New Minnesota HIV/AIDS cases drop 11 percent in 2010

HIV infections are down in Minnesota.
HIV infections are down in Minnesota.

Last month the Minnesota Department of Health released some sobering numbers about the increase in reported cases of sexually transmitted diseases including chlamydia and syphilis.

Today, there's better news on a similar front: The number of new HIV/AIDS cases in Minnesota dropped 11 percent in 2010 compared to the year before, 331 compared to 390. About about 6,800 people are living with HIV/AIDS in Minnesota.

Here's how some of the stats break down compared to the past.

New HIV infections in Minnesota, by year. Click to enlarge.EXPAND
New HIV infections in Minnesota, by year. Click to enlarge.

MDH says that, historically, roughly 90 percent of all new HIV infections are concentrated in the seven-county Twin Cities region, although new infections have occurred in 90 percent of Minnesota's counties. This year, 88 percent of the new cases were reported in the Twin Cities--a slight decrease compared to the average.

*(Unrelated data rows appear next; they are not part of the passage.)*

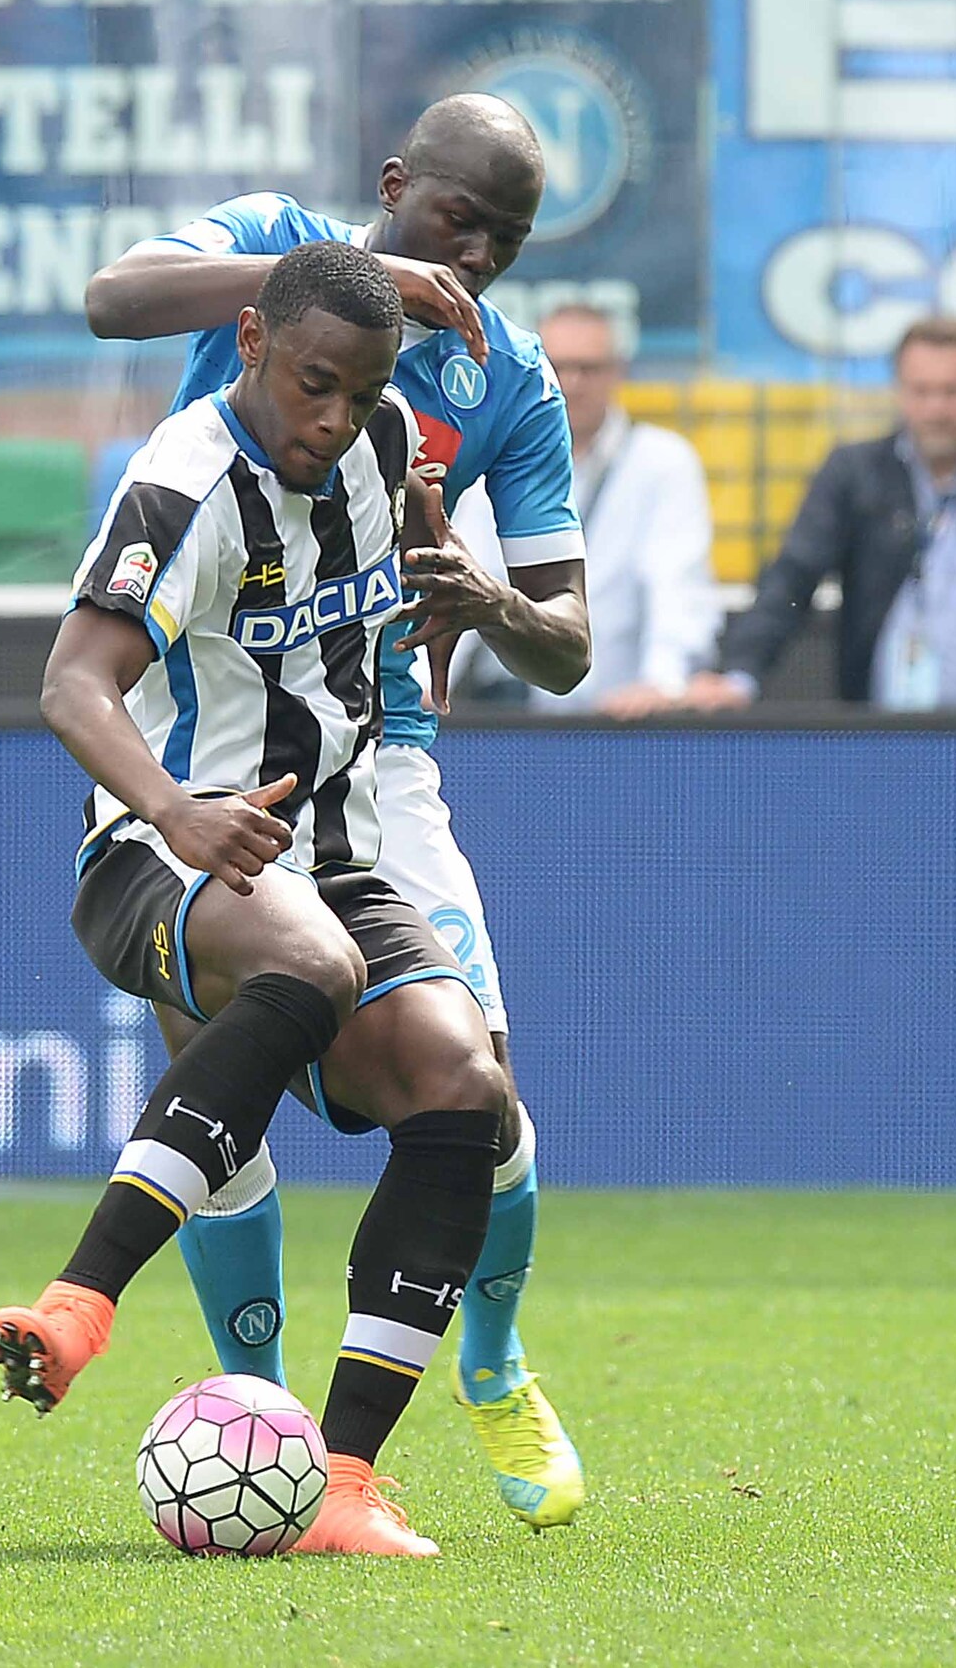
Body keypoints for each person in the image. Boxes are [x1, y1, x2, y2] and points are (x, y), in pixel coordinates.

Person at [81, 95, 590, 1529]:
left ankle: (491, 1356)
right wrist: (352, 282)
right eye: (458, 221)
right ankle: (272, 1422)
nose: (475, 256)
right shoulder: (273, 246)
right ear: (395, 183)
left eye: (505, 240)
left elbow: (568, 642)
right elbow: (114, 299)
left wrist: (487, 600)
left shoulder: (509, 379)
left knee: (477, 1091)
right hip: (200, 733)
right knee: (221, 1069)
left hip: (380, 758)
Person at [0, 242, 525, 1558]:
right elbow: (72, 684)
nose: (332, 417)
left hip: (337, 856)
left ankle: (341, 1482)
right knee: (310, 961)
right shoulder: (183, 481)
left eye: (360, 392)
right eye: (310, 383)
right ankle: (80, 1302)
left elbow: (392, 596)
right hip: (161, 849)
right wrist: (176, 809)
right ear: (249, 343)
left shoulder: (383, 445)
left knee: (467, 1089)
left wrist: (442, 572)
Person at [686, 315, 956, 717]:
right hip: (880, 730)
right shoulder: (854, 473)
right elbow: (794, 576)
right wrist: (739, 674)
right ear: (899, 390)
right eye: (921, 391)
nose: (936, 408)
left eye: (952, 391)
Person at [450, 304, 719, 717]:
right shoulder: (494, 455)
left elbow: (677, 584)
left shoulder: (662, 462)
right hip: (503, 709)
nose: (572, 384)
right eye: (559, 367)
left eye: (588, 369)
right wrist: (425, 686)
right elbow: (466, 570)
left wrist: (661, 683)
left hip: (616, 716)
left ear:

The trend has shifted more when it comes to gender. In 1990, males accounted for 89 percent of new HIV infections. That rate dropped to 79 percent in 2010.

There's been a big swing in the number of infections among white males. After an all-time low of 101 reported cases between 1999 and 2000, the number has climbed precipitously, by 41 percent to 141 cases in 2010. When it comes to black men, the number of cases fell to 58 in 2010 compared to 64 in 2009, and an all-time high 78 in 1992.

Minnesota has the 15th-lowest HIV infection rate in the country. Click to enlarge.EXPAND
Minnesota has the 15th-lowest HIV infection rate in the country. Click to enlarge.

The most common way the disease is transmitted remains unprotected sex between two men. MDH reports that the number of new cases in that category reached a low of 130 in 2000. By 2010, the number had climbed steadily back up  to 178--68 percent of all infections.

Overall, Minnesota has an infection rate of roughly 4 people per 100,000 population--giving us the 15th-lowest rate nationally. Maryland, at 27.6 per 100,000, has the highest rate. South Dakota, at 1.4 per 100,000, has the lowest.